== Document excerpt
I found this to be funny and informative. I hope you do too. The full article is at the above link. Coming at you from Writer’s Digest.
As an agent of more than five years with the Irene Goodman Agency, I am oftentimes approached at writing retreats, conferences, children’s birthday parties, nail salons, shooting ranges and quinceañeras, and asked a variety of questions about my take on the inner workings of the publishing industry. I have no problem straight-shooting the goods in those moments (“Honestly, Father McKenna? I think a young adult series based on Fifty Shades of Grey is a terrible idea …”) and in fact quite enjoy the discourse.
Earlier this year, Writer’s Digest reached out and invited writers everywhere to anonymously—without fear of judgment or need to be overly polite—submit the questions they’d always secretly wanted to ask a literary agent, but had been afraid to voice. When WD then approached me and asked if I’d be willing to answer a selection of those questions in print—and to do so with a level of candor that writers would be hard-pressed to find elsewhere—I applauded their creativity and immediately grabbed my thinking cap (read: flask) and dove in.
====
Directions for this task: From the literary agent piece, reproduce the passage starting with "I found this" and going on through "enjoy the discourse.". The listing has no connection to the literary agent piece.
== Extracted records
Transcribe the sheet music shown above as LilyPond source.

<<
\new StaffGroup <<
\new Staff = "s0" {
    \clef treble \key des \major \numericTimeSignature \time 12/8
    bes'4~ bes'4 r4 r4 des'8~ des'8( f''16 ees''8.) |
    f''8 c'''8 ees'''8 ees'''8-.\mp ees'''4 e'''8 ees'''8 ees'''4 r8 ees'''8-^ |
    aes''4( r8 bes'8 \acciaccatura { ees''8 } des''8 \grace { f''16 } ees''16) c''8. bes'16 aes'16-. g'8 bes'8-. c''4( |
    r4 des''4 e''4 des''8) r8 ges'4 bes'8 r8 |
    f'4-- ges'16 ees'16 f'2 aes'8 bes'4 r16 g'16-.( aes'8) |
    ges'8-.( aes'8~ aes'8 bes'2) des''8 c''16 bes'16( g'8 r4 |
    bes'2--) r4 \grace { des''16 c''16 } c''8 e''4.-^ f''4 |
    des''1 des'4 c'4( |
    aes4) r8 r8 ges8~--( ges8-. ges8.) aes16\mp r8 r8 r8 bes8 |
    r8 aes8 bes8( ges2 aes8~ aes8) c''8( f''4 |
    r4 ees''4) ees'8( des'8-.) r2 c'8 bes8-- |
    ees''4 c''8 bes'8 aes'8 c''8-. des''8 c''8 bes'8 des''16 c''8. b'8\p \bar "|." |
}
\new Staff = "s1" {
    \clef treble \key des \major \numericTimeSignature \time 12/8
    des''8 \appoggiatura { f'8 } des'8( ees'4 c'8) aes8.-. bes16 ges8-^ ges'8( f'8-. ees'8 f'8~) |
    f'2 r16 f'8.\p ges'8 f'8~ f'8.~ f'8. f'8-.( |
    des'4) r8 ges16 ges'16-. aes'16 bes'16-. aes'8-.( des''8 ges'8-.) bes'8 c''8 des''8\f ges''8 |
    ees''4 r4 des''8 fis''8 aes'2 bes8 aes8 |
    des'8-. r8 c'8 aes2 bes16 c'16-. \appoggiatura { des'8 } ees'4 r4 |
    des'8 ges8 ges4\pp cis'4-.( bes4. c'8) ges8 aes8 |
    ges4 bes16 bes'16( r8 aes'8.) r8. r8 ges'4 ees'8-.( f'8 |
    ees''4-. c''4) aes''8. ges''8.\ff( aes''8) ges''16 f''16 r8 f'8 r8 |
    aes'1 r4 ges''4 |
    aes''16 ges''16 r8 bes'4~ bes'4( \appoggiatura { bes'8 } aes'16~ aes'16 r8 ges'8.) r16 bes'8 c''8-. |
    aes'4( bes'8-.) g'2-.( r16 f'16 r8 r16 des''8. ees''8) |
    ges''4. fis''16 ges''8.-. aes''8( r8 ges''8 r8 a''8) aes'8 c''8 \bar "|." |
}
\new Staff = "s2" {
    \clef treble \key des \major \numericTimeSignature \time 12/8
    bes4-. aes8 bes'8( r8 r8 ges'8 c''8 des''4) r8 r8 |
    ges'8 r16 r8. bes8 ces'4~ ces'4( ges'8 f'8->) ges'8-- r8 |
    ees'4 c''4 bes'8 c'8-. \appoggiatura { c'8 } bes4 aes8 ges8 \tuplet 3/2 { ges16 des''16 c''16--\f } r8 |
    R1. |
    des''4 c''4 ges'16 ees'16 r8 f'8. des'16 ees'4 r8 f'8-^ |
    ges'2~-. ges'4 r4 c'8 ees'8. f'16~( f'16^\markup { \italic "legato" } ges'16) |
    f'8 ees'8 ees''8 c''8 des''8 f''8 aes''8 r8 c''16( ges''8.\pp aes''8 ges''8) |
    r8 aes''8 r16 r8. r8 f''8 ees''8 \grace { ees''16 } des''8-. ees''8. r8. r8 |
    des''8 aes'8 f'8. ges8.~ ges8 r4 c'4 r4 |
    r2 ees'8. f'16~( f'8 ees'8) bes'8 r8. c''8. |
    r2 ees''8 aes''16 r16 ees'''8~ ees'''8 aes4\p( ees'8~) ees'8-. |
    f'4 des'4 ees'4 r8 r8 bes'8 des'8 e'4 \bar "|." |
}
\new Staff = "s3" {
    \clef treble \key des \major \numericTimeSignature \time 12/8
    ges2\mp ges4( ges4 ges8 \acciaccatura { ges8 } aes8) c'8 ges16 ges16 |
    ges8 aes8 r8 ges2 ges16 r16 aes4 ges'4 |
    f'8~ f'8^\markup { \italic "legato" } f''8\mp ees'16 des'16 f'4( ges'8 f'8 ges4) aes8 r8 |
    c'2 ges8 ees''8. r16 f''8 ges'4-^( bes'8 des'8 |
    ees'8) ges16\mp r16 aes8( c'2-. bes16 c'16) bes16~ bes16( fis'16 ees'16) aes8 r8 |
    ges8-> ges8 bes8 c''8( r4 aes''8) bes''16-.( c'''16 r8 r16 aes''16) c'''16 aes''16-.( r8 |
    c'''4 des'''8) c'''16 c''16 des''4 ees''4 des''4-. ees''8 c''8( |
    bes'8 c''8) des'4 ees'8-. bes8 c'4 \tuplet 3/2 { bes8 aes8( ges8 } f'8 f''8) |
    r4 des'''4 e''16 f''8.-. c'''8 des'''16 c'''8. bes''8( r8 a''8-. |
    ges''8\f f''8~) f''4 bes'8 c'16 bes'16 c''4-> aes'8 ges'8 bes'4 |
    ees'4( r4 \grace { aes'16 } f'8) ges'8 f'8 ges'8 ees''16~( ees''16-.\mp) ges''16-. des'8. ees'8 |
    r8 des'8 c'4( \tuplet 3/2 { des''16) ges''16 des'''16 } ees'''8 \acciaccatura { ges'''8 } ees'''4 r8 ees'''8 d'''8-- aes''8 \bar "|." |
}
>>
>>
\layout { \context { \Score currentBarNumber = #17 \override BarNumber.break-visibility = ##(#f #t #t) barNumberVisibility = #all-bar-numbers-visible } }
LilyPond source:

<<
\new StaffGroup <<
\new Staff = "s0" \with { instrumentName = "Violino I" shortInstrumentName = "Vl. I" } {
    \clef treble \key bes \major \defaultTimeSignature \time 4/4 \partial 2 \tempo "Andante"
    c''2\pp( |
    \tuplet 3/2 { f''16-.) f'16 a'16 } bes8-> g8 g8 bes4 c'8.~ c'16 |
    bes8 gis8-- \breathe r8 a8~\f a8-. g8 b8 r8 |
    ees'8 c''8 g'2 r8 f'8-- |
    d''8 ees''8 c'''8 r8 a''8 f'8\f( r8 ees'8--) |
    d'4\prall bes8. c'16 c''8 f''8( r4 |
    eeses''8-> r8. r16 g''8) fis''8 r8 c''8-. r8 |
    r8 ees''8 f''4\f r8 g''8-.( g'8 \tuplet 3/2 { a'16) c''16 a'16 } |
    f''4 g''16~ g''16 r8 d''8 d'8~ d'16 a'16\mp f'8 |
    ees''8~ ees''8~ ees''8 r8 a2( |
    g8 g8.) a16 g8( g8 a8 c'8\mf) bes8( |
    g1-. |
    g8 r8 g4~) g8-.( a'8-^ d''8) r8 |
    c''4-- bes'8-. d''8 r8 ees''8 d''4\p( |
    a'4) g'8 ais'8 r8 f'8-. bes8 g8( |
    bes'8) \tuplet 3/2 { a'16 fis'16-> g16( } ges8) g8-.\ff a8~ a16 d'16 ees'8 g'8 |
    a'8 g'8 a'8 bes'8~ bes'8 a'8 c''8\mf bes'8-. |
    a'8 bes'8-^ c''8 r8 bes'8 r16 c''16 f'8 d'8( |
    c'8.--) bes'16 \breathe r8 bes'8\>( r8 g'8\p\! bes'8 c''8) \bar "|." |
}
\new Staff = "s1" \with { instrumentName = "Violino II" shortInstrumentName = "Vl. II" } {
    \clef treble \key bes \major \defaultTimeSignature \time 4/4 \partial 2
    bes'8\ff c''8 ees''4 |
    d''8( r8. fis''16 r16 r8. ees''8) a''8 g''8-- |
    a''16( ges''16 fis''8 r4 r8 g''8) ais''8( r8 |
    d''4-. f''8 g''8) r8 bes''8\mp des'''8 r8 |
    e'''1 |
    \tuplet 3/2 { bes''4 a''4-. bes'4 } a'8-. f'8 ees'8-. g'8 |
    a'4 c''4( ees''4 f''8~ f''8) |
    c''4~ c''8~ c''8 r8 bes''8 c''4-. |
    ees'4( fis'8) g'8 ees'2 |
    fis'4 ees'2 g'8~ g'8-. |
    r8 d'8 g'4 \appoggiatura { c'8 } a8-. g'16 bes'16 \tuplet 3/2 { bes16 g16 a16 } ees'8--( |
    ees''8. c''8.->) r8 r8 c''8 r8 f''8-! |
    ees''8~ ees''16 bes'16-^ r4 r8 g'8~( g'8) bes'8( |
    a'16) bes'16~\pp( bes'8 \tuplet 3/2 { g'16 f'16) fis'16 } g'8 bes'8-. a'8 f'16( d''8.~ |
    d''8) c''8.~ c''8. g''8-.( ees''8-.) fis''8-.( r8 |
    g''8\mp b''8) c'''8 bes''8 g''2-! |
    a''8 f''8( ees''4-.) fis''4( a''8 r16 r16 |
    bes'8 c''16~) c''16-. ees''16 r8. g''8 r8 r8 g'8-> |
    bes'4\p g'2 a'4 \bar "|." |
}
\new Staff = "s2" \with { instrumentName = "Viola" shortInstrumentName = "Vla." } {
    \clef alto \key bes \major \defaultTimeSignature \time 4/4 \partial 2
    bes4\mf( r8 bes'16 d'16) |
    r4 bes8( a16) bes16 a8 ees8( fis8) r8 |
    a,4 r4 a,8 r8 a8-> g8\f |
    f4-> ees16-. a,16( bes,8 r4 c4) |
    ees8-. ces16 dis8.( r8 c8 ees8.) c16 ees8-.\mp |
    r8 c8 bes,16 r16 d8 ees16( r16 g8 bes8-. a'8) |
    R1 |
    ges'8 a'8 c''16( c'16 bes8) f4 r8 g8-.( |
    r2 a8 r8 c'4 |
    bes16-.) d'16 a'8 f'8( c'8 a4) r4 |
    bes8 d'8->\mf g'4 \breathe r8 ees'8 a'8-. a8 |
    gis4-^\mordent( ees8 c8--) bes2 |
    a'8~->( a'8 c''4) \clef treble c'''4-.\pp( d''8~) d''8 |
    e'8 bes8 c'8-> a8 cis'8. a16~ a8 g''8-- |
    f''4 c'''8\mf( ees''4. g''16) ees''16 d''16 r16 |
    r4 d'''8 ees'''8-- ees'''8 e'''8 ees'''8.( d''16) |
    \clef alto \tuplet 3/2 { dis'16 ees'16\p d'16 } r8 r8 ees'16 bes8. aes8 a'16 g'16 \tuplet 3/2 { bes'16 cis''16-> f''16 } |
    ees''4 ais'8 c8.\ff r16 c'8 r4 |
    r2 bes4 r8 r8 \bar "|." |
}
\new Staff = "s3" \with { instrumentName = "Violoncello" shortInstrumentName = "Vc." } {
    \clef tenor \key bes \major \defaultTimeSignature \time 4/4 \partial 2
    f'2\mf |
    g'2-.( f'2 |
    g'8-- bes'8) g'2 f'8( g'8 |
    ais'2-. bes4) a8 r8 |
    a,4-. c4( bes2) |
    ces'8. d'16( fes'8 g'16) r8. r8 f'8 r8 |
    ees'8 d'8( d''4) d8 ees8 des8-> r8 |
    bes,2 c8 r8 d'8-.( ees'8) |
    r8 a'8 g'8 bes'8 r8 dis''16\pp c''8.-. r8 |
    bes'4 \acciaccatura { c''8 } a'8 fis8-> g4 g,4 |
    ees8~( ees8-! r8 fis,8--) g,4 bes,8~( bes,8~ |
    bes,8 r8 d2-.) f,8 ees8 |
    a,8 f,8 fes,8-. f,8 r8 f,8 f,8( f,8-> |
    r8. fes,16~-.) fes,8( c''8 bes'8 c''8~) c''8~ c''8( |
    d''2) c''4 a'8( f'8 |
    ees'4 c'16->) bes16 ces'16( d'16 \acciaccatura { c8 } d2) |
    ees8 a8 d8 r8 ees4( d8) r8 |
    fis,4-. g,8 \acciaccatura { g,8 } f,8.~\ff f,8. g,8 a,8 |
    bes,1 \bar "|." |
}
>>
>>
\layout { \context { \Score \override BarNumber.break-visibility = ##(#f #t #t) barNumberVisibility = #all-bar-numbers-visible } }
====
Exercise response:
I found this to be funny and informative. I hope you do too. The full article is at the above link. Coming at you from Writer’s Digest.
As an agent of more than five years with the Irene Goodman Agency, I am oftentimes approached at writing retreats, conferences, children’s birthday parties, nail salons, shooting ranges and quinceañeras, and asked a variety of questions about my take on the inner workings of the publishing industry. I have no problem straight-shooting the goods in those moments (“Honestly, Father McKenna? I think a young adult series based on Fifty Shades of Grey is a terrible idea …”) and in fact quite enjoy the discourse.